What this means for you
A grant means the Board agreed the veteran was entitled to the benefit. Decisions like this show the kind of evidence and arguments that tend to succeed for claims like it.
What you can do next
Related decisions
Other Board decisions on a similar condition or argued the same way.
- Remanded (sent back)
The Board remands the claim for a direct service connection opinion and an adequate secondary service connection aggravation opinion.
- Partly granted
The Board granted service connection for asthma and remanded claims for insomnia and sleep apnea.
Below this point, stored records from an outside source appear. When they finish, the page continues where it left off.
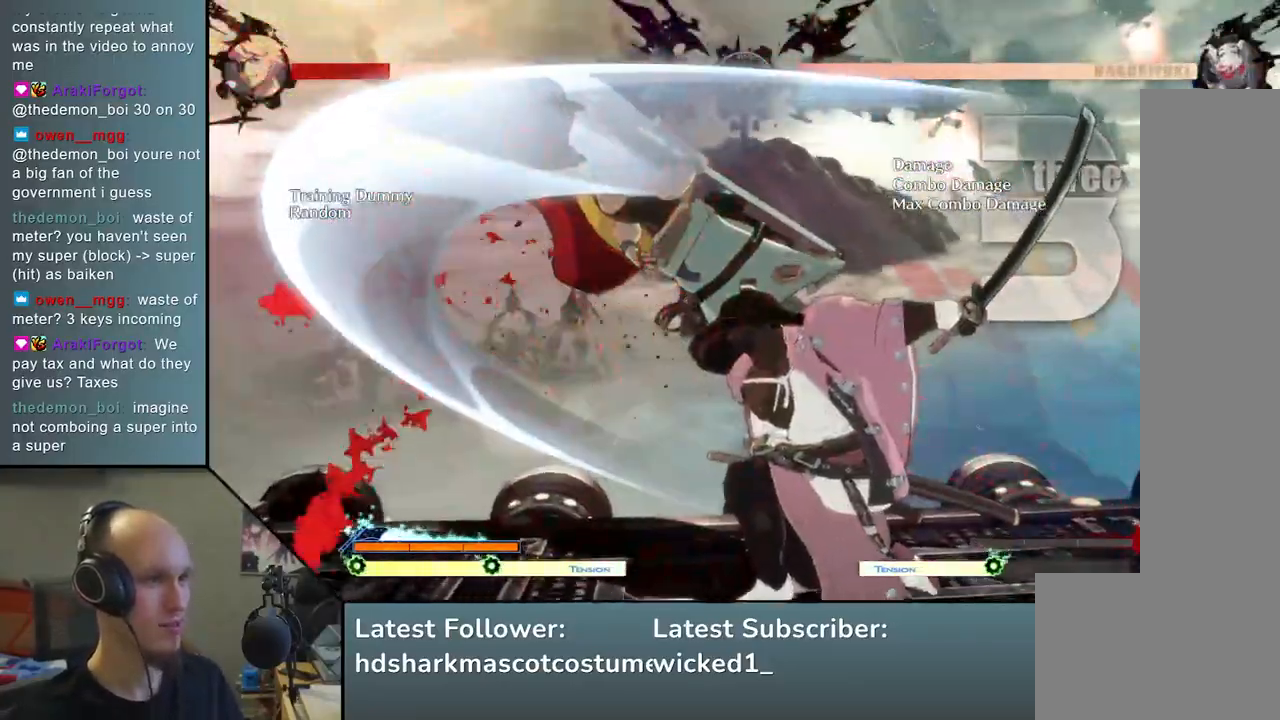
{"buttons": [], "left_stick": "down", "events": [[217, "left_stick", "down"], [317, "SQUARE", "down"], [333, "left_stick", "left"], [450, "left_stick", "down"], [483, "SQUARE", "up"]]}
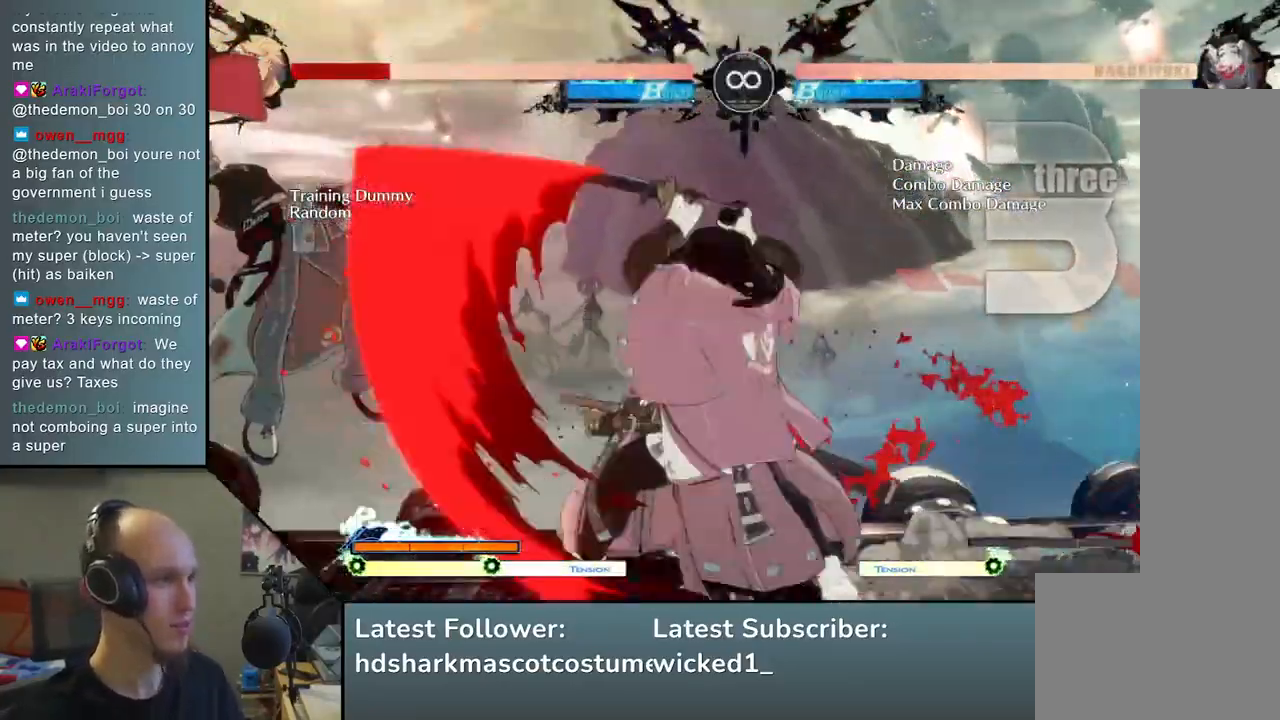
{"buttons": [], "left_stick": "left", "events": [[117, "left_stick", "left"], [150, "R2", "down"], [150, "SQUARE", "down"], [167, "TRIANGLE", "down"], [183, "R1", "down"], [333, "TRIANGLE", "up"], [350, "R1", "up"], [350, "R2", "up"], [350, "SQUARE", "up"]]}
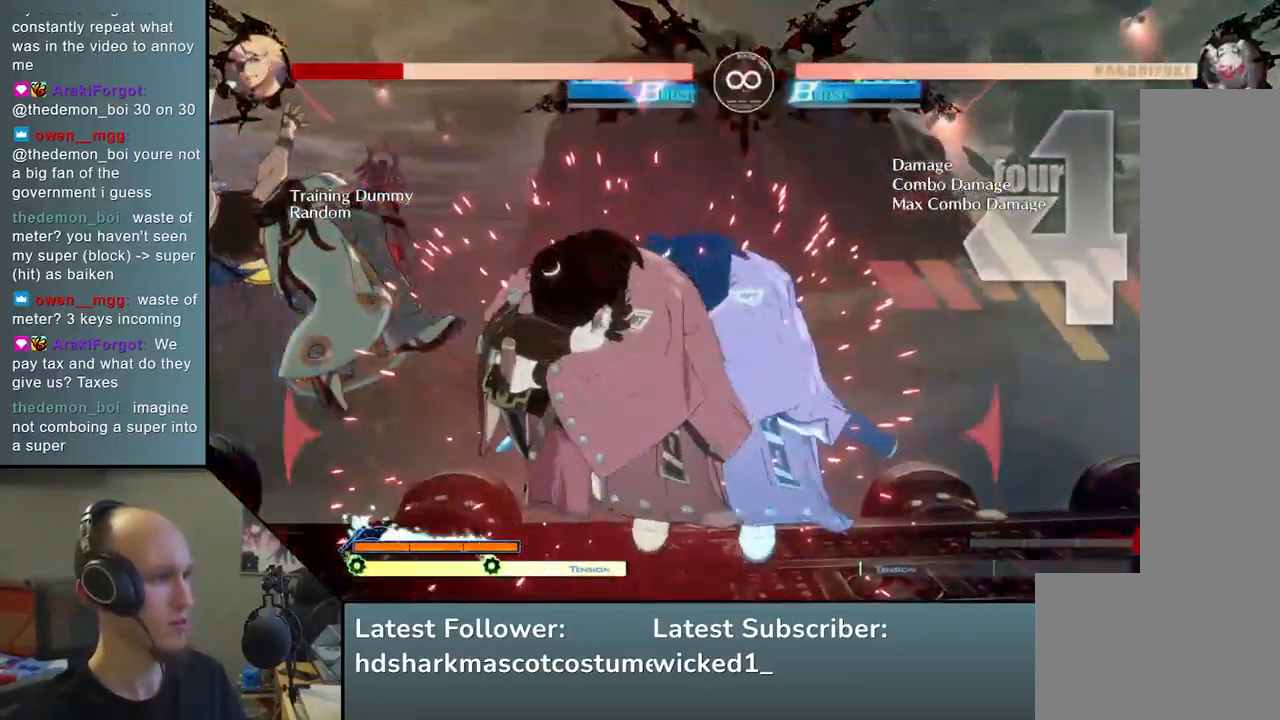
{"buttons": ["SQUARE"], "left_stick": "down-right", "events": [[350, "left_stick", "center"], [400, "left_stick", "down-right"], [450, "SQUARE", "down"]]}
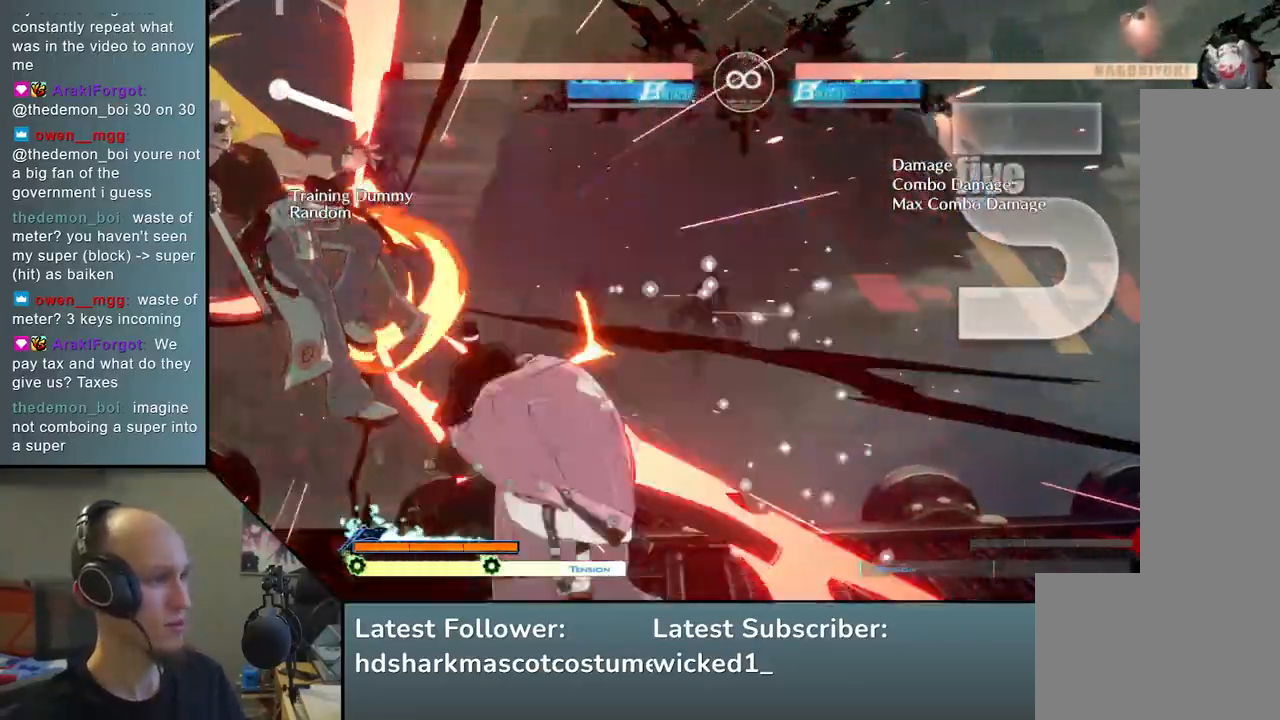
{"buttons": [], "left_stick": "down", "events": [[50, "SQUARE", "up"], [150, "SQUARE", "down"], [283, "SQUARE", "up"], [483, "left_stick", "down"]]}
Other conditions were denied.
- Denied
The Board denied service connection for various conditions, including sinusitis, elbows condition, cervical condition, erectile dysfunction, kidney condition, sleep apnea, wrists condition, asthma, shoulders condition, ankles condition, eye condition (bilateral dry macular degeneration), peripheral vascular disease (heart condition), and rhinitis.
- Dismissed
The appeal for service connection for sleep apnea is dismissed as the benefit sought has been granted, making the case moot.